CARNAVAL [Debora Bottcher]

"Quanto riso! Oh! Quanta alegria! / Mais de mil palhaços no salão..." (Trecho de 'Máscara Negra', de Zé Kéti)

Quase todo mundo com mais de 30 anos teve uma infância e/ou adolescência que vibrou ao som das marchinhas de carnaval.

Para mim, a Festa do Rei Momo sempre teve um inexplicável ar de melancolia. Máscaras e sombras desfilando, abrindo passagem para a orgia. A nudez vestindo-se de luz e purpurina, brilhando e despertando sensações – aquelas que ficam guardadas nos sótãos da alma, o ano inteiro escondidas... Fantasias...

Atrás da maquiagem, dos véus e das cores, pode-se ser quem quiser: o palhaço, a bailarina, o pirata, a feiticeira, o índio, a cigana, o super-homem, a fada madrinha. Cada um vende seu sonho e vive sua loucura, despido de cotidiano, alheio à preocupação.

Dos salões de baile às avenidas, a mentira é soberana: ela governa os cinco dias do ano em que tudo é permitido.

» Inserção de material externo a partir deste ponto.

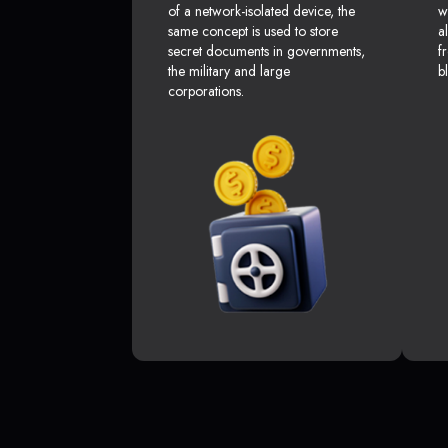
of a network-isolated device, the
w
same concept is used to store
a
secret documents in governments,
f
the military and large
b
corporations.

A quarta-feira - e só depois do meio-dia - é que aciona o botão da realidade novamente.

Eu me lembro das nossas noites de carnaval. Meu pai, diretor de um clube de elite em Campinas, tinha mesa especial reservada. Vestida a caráter - e isso quer dizer Odalisca, Havaiana, Bruxa ou Mulher-Gato -, eu cruzava a entrada principal de braço dado com ele, muito antes da idade permitida de fato, para freqüentar os bailes luminosos.

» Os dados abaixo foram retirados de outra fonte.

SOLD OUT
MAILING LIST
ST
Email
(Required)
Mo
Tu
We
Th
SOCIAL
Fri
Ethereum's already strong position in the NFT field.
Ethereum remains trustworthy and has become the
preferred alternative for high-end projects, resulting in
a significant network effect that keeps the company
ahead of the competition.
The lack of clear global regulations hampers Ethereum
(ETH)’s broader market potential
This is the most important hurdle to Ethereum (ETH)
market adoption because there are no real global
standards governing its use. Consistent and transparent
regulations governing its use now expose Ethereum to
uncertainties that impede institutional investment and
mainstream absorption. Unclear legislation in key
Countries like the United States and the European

Acho que era mais nisso que residia o encanto pra mim: burlar as regras. Porque, na verdade, não posso dizer que efetivamente me divertia. A música muito alta, depois de umas duas horas, começava a me incomodar; o empurra-empurra também não me deixava confortável, assim como os excessos (de bebidas e afins).

Tudo isso ia me deixando um tanto cansada. Eu me sentava então num dos degraus da imensa arquibancada de concreto, bem lá no alto, para observar a desordem instalada: rostos borrados, corpos suados, adereços em frangalhos. A beleza inicial desvanecida, perdida entre confetes e serpentinas.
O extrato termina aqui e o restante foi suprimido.